··· Extracted information ···

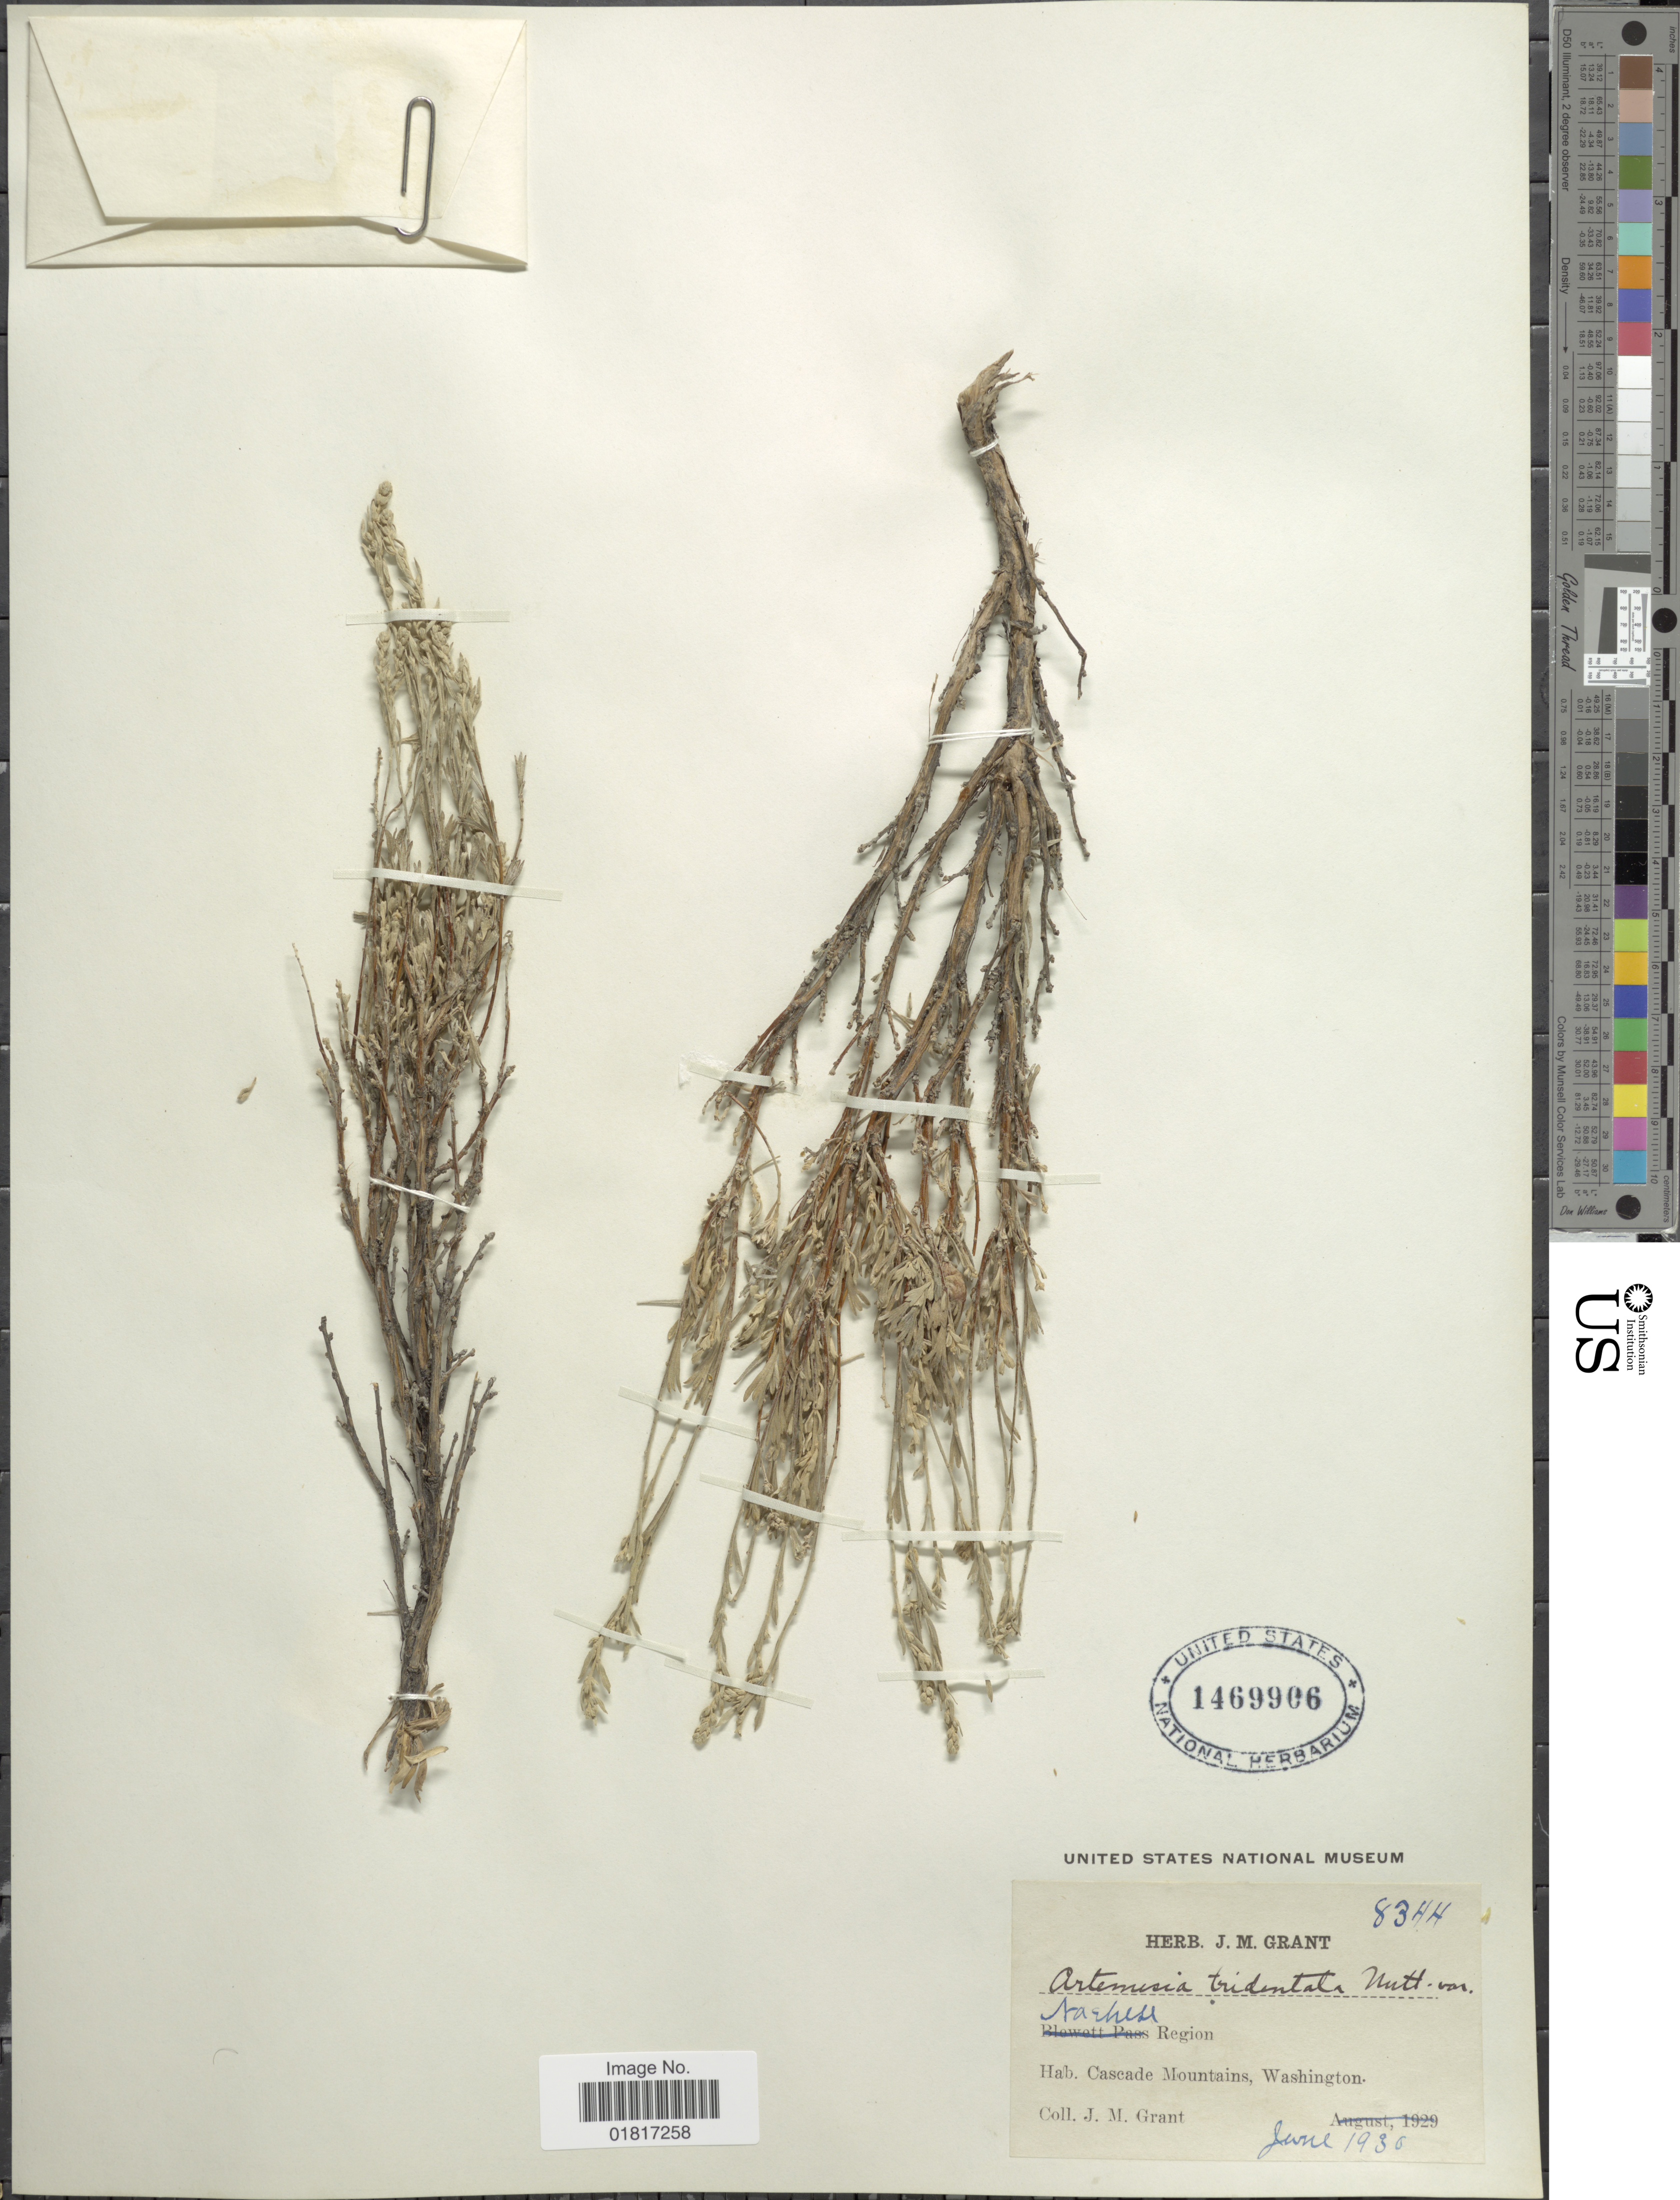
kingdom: Plantae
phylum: Tracheophyta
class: Magnoliopsida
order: Asterales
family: Asteraceae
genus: Artemisia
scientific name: Artemisia tridentata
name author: Nutt.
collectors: J. M. Grant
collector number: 8344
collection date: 1930-06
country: United States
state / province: Washington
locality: Naehese Region, Cascade Mountains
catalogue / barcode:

···

» **The request**:
Reproduce every line of the records above word for word, leaving out the pictures.

» **Result below**:
kingdom: Plantae
phylum: Tracheophyta
class: Magnoliopsida
order: Asterales
family: Asteraceae
genus: Artemisia
scientific name: Artemisia tridentata
name author: Nutt.
collectors: J. M. Grant
collector number: 8344
collection date: 1930-06
country: United States
state / province: Washington
locality: Naehese Region, Cascade Mountains
catalogue / barcode:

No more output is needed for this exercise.